Le mezzo plutôt clair d’Anaïk Morel l’éloigne des interprètes plus matures régulièrement distribuées dans le rôle, au bénéfice de la fraicheur et de la crédibilité du personnage. On sent également un grand souci du texte et des nuances. Pourtant sa Charlotte n’emporte pas totalement. Ce n’est pas une question de moyens (la voix est bien projetée et égale sur toute la tessiture) mais plutôt un excès de retenue, comme si la chanteuse avait eu peur d’en faire trop et de tomber dans le mauvais goût. Nul doute qu’elle gagnera à fréquenter un rôle pour lequel elle a toutes les qualités.
La direction d’Ariane Matiakh, à la tête de l’Orchestre symphonique de Mulhouse, laisse un peu la même impression. Les pupitres sont parfaitement en place, les dynamiques sont bien dosées, mais la scène au clair de lune manque de poésie et, peut-être par pudeur, il manque une urgence désespérée, du pathos dans cette lecture un peu sage.

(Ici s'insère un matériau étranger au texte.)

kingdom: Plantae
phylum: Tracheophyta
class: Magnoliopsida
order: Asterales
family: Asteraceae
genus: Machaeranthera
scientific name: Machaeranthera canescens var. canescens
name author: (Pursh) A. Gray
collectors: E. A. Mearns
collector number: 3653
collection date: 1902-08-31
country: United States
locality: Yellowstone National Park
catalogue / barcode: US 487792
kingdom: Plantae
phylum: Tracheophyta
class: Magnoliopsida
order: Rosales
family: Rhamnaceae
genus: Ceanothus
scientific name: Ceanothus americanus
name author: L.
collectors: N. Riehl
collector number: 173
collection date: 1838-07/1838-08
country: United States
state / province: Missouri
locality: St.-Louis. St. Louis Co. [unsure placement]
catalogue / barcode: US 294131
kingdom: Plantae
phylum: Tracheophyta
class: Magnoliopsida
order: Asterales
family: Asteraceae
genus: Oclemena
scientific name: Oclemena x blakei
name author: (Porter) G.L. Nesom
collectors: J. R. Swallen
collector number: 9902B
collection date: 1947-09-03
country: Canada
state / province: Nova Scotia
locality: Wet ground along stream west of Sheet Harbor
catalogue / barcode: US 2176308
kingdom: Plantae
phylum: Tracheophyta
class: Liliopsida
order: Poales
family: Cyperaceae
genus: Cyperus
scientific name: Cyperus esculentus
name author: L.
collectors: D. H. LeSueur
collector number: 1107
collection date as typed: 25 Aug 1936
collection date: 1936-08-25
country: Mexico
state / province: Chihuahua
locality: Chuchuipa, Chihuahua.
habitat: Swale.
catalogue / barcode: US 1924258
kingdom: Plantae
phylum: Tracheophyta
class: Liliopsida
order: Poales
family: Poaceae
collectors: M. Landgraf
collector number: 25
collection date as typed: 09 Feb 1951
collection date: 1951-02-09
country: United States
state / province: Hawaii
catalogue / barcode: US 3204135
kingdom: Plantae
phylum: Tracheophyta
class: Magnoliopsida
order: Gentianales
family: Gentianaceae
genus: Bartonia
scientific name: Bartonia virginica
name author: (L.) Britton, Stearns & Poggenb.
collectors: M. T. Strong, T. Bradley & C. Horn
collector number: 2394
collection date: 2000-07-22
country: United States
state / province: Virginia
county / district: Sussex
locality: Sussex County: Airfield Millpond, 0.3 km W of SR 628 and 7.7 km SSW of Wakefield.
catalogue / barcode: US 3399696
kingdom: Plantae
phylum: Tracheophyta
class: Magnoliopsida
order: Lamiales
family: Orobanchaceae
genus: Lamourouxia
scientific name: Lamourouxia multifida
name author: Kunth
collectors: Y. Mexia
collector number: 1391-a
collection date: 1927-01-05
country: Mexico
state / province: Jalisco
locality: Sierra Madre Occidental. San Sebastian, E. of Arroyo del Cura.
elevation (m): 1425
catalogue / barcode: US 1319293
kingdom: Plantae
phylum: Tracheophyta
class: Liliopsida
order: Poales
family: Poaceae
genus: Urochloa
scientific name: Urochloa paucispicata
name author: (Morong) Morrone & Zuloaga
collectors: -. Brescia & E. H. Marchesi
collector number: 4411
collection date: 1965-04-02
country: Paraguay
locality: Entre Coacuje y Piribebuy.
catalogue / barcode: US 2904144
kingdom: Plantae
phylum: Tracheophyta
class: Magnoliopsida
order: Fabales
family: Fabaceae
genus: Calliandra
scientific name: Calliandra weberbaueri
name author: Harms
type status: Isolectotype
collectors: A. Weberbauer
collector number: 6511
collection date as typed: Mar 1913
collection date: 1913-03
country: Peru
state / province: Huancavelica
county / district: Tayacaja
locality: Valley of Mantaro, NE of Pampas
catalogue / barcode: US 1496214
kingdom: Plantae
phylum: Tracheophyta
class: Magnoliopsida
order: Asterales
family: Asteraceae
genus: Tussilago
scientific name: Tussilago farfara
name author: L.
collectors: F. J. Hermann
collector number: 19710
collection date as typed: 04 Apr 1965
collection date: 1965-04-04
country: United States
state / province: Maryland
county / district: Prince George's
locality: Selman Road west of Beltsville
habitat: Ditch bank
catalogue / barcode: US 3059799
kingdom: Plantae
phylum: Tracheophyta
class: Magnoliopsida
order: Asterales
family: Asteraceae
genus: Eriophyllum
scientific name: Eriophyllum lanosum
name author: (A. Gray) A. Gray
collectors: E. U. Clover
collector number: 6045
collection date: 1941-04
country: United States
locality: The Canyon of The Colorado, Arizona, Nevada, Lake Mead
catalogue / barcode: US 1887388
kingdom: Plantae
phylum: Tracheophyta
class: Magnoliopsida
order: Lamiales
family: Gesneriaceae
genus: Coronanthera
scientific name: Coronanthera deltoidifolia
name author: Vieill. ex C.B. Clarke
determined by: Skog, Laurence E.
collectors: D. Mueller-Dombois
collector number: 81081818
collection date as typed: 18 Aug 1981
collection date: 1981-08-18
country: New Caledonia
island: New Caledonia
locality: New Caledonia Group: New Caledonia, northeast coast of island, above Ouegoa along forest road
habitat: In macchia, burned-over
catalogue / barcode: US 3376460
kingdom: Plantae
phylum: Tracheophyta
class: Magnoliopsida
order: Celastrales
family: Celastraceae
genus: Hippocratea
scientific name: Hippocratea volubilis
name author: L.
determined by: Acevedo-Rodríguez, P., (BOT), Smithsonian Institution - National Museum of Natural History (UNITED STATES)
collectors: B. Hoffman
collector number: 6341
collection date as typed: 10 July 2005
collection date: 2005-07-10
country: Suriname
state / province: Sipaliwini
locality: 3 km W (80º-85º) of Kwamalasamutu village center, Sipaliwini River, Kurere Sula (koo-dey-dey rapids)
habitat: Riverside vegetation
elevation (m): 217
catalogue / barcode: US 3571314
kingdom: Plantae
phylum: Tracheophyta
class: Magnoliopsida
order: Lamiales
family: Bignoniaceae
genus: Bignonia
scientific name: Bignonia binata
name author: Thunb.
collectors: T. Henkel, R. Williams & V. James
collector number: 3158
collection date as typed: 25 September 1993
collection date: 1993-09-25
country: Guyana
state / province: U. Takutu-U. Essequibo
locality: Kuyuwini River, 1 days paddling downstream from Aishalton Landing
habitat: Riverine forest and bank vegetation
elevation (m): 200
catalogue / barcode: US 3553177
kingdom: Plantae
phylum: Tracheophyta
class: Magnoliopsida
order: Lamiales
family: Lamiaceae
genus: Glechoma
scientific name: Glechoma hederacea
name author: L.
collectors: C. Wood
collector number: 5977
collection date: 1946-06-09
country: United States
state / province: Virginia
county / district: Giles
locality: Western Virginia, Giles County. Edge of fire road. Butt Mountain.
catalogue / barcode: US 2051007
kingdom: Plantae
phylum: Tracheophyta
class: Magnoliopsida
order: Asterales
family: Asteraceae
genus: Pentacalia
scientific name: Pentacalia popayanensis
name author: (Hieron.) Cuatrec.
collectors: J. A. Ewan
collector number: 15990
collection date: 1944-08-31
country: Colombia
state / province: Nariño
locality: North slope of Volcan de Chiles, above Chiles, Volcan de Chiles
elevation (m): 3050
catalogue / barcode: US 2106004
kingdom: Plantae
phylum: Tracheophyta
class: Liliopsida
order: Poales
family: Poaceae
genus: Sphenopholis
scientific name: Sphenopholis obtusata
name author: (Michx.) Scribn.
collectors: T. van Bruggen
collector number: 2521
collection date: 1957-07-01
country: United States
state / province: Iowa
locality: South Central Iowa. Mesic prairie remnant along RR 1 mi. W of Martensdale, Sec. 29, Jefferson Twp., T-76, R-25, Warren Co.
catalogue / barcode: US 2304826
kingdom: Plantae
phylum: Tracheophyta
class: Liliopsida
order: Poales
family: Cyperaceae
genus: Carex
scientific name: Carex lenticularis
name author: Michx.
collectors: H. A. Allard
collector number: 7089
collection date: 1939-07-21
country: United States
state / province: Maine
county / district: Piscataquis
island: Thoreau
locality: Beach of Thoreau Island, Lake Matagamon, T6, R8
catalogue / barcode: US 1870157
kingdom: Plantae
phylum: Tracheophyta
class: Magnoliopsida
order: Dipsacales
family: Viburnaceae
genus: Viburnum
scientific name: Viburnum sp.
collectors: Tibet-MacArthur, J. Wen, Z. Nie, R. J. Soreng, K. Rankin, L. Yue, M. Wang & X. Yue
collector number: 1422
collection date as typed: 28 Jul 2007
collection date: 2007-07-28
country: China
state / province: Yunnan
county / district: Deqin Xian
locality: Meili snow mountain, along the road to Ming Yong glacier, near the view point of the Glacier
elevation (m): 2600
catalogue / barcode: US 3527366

Pour retrouver le « Sturm und Drang », c’est vers le Werther de Massimo Giordano qu’il faut se tourner. Pourtant sa première scène « Je ne sais si je veille… Ô nature » le cueille à froid : la voix sonne engorgée, les aigus sont tirés, et on craint l’accident qui ne survient pourtant pas. La voix se chauffant, les aigus se libèrent, émis toutefois en force. C’est surtout l’interprétation qui surprend et séduit : nous n’avions pas le souvenir d’une telle probité du style, d’un tel soin de la ligne chez le ténor italien. Les mezza voce sont d’une douceur caressante, contrastant avec l’engagement scénique brûlant. On pourra regretter parfois une pointe d’accent ou une diction moins précise que ses partenaires, mais au final c’est bien lui qui dans « Pourquoi me réveiller » ou dans une mort quasi murmurée fait vibrer le romantisme de l’œuvre.
Un mot enfin pour les enfants, membres de la Maîtrise de l’Opéra National de Strasbourg, facétieux et très bien chantants, ils sont le parfait contrepoint lumineux au drame des amants maudits.